Reading passage:
+ + + + + + +
I won't be surprised to see traces of this Executive Order (click Read More below) in forthcoming regulations from FERC under Docket RM24-4-000, SCRM and revised FAR language for government agencies to procure and use only trustworthy software products.
The message is clear, if you can't trust it, then don't buy it, install it or use it. You own the outcome.
If I'm reading the tea leaves correctly, it appears that a "Trust Registry" listing trusted products is one of the deliverables in this order:
"(vi) For attestations that undergo validation, the Director of CISA shall inform the National Cyber Director, who shall publicly post the results, identifying the software providers and software version. The National Cyber Director is encouraged to refer attestations that fail validation to the Attorney General for action as appropriate."
This would enable consumers to check the publicly posted results of product validations before buying, installing or using a software product. That's real transparency.
+ + + + + + +
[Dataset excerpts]
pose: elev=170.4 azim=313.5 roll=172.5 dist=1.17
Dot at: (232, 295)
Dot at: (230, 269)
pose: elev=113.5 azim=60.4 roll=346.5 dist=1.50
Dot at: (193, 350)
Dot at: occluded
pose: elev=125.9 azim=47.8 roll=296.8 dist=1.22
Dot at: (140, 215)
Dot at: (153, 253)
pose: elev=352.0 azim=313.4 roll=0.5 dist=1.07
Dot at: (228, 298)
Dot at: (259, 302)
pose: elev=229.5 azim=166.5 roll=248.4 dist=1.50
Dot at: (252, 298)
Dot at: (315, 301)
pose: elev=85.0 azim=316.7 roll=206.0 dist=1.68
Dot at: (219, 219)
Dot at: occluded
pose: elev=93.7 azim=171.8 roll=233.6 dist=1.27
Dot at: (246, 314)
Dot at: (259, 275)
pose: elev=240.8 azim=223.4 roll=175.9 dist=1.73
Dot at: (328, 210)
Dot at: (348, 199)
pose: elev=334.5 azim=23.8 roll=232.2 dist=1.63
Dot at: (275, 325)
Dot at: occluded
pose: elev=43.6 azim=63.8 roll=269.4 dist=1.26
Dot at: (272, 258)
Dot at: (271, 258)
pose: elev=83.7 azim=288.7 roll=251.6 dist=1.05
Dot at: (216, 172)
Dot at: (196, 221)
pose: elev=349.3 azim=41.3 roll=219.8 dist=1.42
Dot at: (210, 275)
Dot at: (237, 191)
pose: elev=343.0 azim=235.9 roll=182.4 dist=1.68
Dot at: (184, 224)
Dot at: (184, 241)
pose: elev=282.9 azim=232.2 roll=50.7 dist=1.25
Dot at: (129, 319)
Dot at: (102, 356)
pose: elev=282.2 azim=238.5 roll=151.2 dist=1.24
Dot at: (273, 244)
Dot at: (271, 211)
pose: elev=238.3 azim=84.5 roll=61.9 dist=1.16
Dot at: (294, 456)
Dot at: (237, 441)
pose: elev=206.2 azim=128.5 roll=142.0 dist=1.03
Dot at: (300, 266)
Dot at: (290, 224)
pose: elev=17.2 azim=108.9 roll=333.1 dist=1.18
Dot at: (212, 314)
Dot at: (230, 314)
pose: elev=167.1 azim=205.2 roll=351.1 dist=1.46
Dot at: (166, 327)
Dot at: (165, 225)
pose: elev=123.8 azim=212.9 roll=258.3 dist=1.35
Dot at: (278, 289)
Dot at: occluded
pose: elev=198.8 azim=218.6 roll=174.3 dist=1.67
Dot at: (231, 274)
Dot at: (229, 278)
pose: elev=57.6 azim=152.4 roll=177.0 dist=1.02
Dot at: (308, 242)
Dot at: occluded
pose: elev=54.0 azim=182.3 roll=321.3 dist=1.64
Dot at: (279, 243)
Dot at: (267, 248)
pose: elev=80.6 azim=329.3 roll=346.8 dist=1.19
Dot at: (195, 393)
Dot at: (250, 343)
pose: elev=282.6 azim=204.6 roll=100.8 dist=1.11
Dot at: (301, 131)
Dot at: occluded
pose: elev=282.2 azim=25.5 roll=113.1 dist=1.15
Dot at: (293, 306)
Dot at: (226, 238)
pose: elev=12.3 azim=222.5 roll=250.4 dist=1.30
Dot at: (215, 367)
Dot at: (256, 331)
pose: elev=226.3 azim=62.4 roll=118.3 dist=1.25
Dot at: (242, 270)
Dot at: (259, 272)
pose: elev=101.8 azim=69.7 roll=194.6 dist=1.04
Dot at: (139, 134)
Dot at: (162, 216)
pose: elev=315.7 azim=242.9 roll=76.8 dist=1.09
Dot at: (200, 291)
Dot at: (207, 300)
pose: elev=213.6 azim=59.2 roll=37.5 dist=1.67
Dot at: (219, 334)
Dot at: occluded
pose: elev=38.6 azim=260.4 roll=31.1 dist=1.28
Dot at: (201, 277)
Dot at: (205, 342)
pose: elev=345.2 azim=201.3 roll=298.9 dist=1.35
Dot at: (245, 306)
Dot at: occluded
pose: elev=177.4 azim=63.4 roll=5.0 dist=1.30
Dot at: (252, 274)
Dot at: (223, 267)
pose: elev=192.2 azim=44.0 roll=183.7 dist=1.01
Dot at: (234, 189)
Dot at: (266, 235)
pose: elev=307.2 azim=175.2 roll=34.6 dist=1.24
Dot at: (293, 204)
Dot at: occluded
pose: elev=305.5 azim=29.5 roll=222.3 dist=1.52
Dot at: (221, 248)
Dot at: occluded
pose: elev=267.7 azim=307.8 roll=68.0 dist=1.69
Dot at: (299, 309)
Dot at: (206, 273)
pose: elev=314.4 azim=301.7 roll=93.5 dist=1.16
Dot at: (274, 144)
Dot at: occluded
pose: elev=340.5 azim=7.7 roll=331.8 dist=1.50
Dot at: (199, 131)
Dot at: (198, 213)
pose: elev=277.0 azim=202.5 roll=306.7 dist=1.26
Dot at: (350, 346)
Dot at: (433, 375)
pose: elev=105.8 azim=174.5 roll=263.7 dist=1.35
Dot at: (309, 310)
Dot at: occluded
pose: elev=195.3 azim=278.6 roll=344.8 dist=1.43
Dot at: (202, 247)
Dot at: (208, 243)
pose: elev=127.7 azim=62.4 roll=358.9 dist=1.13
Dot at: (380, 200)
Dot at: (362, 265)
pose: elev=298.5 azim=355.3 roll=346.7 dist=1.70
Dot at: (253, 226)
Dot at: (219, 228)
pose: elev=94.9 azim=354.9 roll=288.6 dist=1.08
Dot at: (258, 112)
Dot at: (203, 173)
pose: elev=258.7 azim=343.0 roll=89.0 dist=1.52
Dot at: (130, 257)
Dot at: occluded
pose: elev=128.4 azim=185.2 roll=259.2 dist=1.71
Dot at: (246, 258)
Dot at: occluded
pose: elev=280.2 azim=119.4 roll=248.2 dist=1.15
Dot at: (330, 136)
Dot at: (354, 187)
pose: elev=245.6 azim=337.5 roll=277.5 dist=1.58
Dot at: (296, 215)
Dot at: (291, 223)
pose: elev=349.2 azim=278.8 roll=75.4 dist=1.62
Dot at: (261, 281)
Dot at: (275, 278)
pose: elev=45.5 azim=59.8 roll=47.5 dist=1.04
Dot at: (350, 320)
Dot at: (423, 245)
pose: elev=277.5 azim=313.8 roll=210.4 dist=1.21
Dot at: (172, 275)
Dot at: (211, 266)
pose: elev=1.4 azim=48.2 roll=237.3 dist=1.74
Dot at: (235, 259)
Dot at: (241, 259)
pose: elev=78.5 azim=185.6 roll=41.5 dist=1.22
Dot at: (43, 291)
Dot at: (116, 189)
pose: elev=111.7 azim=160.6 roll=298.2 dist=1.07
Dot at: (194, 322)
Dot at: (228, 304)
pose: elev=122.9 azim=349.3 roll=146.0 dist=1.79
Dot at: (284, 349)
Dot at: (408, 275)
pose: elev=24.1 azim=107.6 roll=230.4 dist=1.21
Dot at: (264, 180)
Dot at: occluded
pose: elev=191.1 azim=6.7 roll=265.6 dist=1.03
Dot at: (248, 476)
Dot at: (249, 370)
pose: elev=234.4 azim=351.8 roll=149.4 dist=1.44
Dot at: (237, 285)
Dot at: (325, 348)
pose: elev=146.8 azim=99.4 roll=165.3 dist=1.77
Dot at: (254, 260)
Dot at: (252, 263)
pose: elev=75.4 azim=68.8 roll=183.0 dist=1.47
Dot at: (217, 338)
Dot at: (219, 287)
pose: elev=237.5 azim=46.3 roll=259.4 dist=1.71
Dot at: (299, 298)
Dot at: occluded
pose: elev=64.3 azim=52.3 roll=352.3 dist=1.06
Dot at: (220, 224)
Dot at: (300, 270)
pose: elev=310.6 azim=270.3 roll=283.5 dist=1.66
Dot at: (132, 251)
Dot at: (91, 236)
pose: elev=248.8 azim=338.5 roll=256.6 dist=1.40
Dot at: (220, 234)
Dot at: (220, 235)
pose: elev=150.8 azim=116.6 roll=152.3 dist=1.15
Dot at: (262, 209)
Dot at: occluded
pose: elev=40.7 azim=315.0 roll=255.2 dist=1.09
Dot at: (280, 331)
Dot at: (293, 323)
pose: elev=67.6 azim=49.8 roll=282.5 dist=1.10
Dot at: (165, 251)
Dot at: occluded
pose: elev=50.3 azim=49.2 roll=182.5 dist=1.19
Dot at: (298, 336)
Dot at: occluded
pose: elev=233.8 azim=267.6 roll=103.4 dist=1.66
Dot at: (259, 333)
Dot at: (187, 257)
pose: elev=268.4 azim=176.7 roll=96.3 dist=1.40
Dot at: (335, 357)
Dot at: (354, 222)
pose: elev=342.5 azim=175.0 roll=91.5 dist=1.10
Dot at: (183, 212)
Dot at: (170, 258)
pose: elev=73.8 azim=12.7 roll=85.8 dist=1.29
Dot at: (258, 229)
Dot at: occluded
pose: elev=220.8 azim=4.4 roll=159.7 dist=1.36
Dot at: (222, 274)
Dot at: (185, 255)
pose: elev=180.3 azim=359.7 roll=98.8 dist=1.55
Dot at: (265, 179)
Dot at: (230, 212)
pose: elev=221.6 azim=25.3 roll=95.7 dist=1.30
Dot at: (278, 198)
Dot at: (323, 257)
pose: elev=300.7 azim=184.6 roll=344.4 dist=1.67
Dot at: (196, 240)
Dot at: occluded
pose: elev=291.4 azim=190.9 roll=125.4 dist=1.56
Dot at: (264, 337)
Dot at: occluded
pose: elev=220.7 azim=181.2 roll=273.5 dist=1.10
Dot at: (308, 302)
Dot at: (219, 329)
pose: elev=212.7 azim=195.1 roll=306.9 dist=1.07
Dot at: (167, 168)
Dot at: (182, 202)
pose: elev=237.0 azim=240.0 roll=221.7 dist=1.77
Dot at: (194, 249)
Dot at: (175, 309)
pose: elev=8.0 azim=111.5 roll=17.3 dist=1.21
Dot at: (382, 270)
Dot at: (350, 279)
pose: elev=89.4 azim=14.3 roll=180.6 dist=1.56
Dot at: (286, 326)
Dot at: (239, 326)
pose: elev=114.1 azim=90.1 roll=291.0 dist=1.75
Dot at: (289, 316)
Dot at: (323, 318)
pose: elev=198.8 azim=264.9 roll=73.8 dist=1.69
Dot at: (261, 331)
+ + + + + + +
Required action: List every government official's title that appears in the quoted passage from the Executive Order in the post on trustworthy software.

Written solution:
Director of CISA
National Cyber Director
Attorney General